As TikTok appeals to a mobile-first audience, it is little surprise that the app over-indexes with digitally native Millennials and Gen Z, who expect their mobiles to provide their primary source of entertainment. More than half (57%) fall in the 18-24 age bracket, and a further quarter are aged 25-34. However, whiling away hours watching short-form video is not the preserve of the young: it is estimated that 12% of users are aged 35-44. Collectively, these three age brackets represent a lot of buying power. TikTok is a platform that brands need to start including in their marketing plans, not least because a high proportion of TikTok users do not use Facebook, Instagram, or Twitter.
However, unless brands have very deep pockets the prospect of creating a proprietary TikTok channel is prohibitive for most. Unlike its digital forefathers, stock imagery and existing brand collateral aren’t usable content, bespoke video is the only content that works, and it needs to be engaging, fresh and tap into trends – there is nothing ‘stock’ about TikTok. The most effective way for brands to currently tap into the social media channel is by working with influencers.

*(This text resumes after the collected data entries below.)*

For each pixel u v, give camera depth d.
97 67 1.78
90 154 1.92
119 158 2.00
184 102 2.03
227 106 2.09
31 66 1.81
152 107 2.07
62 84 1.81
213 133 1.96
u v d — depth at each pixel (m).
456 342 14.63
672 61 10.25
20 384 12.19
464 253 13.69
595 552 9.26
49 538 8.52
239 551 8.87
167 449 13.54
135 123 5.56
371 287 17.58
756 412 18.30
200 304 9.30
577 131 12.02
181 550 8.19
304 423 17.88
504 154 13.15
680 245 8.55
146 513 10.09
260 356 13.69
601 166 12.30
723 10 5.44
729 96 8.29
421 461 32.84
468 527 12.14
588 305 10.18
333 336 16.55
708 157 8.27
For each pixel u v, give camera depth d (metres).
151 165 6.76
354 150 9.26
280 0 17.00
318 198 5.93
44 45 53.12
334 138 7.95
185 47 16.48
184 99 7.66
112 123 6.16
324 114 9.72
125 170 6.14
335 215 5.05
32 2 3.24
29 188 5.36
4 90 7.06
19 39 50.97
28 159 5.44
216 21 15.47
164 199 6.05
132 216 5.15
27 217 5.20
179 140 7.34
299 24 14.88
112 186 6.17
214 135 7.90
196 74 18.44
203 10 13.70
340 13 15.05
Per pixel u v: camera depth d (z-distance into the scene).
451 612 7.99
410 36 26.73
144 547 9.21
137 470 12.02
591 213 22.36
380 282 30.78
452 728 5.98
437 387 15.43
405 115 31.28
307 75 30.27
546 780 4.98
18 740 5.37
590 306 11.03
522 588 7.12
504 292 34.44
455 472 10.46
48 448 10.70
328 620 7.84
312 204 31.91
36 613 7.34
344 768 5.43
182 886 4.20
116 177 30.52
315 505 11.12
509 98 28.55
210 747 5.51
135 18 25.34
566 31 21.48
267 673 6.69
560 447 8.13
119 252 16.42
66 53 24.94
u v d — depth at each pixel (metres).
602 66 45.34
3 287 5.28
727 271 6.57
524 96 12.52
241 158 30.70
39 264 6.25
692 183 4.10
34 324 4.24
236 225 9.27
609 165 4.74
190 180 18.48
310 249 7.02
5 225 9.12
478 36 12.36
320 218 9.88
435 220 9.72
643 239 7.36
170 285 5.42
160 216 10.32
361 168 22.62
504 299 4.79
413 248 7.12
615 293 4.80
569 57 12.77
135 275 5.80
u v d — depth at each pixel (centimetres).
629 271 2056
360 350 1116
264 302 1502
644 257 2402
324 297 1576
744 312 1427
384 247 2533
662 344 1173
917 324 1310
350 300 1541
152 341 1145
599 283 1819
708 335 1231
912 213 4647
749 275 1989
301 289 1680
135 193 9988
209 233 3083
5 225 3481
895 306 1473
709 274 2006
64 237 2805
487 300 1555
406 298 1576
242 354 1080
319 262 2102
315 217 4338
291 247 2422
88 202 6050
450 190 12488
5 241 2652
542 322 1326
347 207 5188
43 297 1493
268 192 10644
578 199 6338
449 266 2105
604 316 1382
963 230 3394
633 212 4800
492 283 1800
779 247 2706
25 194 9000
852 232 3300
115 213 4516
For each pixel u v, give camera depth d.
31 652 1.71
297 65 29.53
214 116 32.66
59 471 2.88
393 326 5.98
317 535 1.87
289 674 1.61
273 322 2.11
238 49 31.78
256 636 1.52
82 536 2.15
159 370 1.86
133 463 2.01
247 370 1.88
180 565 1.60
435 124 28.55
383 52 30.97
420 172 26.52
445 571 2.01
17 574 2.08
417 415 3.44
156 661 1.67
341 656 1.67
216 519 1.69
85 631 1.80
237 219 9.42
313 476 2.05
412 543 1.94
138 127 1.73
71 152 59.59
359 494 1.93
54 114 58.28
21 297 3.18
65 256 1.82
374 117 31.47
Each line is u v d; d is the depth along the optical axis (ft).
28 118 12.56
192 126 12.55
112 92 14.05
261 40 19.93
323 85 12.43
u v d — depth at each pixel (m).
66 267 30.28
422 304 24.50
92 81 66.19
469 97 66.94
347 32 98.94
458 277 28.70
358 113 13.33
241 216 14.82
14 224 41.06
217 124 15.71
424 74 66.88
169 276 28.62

You can work with TikTok influencers relatively cost-effectively at the moment. As it is still a relatively new platform and the influencers – or ‘creators’ – are often new to the commercial game, there can be massive disparities between what they charge to promote a brand. This presents some great opportunities for brands to dip their toes in the water without investing vast sums. And the added bonus is that any of the content created is platform agnostic so can be used on a brand’s other social media pages too.